バイデン大統領から再任の意向が発表された昨年11月下旬以降、パウエル議長はそれまでのインフレは一過性との見方から、長期的なインフレへの警戒感を示すとともに、それまで比較的マーケットフレンドリーだったコメントも、マーケットに対して警戒感を意識させるタカ派寄りのスタンスに転じたように見えます。今回の声明が市場に与えたインパクトは予想外に大きかったようで、米10年物国債の利回りが0.10%の大幅上昇となると、ドル高が進み、NYダウは続落、NASDAQも下落しました。しかし、実は米国本土よりも影響が大きかったのは、先物市場にまとまった売りが出た東京市場の方で、日経平均は800円以上の下落となりました。

加えて、次回の会合から新たな理事2名を加え、7人のFRB理事の定員枠が埋まる見通しです。米上院銀行委員会のブラウン委員長はパウエル議長の再任に関する委員会採決を2月15日に実施する予定で、バイデン大統領が副議長に指名したブレイナード理事とサラ・ラスキン氏、理事に指名したリサ・クック氏、フィリップ・ジェファーソン氏の承認採決も同日に行うとしています。これに先立って、3日には上院銀行委員会の指名承認公聴会が行われ、副議長候補のサラ・ラスキン元財務副長官と理事候補のミシガン州立大学教授のリサ・クック氏、デビッドソン大学副学長のフィリップ・ジェファーソン氏が証言に立ちました。三氏とも事前の予想ではハト派的な見解を示すのではないかと見られていましたが、「インフレ抑制が最優先課題」(ラスキン氏)、「高インフレは持続的な景気拡大への重大な脅威」(クック氏)、「インフレ率を目標とする水準まで低下させなければならない」(ジェファーソン氏)などと、インフレ抑制を重視するややタカ派寄りの姿勢を見せました。2022年のFOMC投票権者の顔ぶれを改めて見ても、タカ派寄りのメンバーが増えたことがわかります。
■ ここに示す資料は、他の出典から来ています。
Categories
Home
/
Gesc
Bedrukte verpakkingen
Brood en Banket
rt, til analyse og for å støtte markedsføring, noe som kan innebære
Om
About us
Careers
3月15日、16日に開催される次回FOMCでは、利上げの時期と幅、バランスシート縮小スタートのタイミングなどが示されるか注目されていますが、そもそも3月会合で決定される利上げ幅が0.25%なのか、0.5%なのかで、マーケットの反応も変わってくるでしょう。足元で減速感のある経済指標や上昇が続く原油価格動向、オミクロン株によるサプライチェーンの再度の停滞など、不透明要因も多く、会合までマーケットは疑心暗鬼の展開が続く可能性が高そうです。実際、ハイテク・グロース株が短期的にリバウンドを見せる場面もあるとはいえ、全体感としてはやはりバリュー株の動きが強いという状況もそうしたマーケットの不安感を映している面があるのではないでしょうか。安易な打診買いで大きな傷を負うことのないように、引き続き慎重に相場の流れを読んでいく必要があります。

(カイカ証券)

※本稿は筆者の個人的な見解であり、カイカ証券の見解ではありません。本稿の内容は将来の投資成果を保証するものではありません。投資判断は自己責任でお願いします。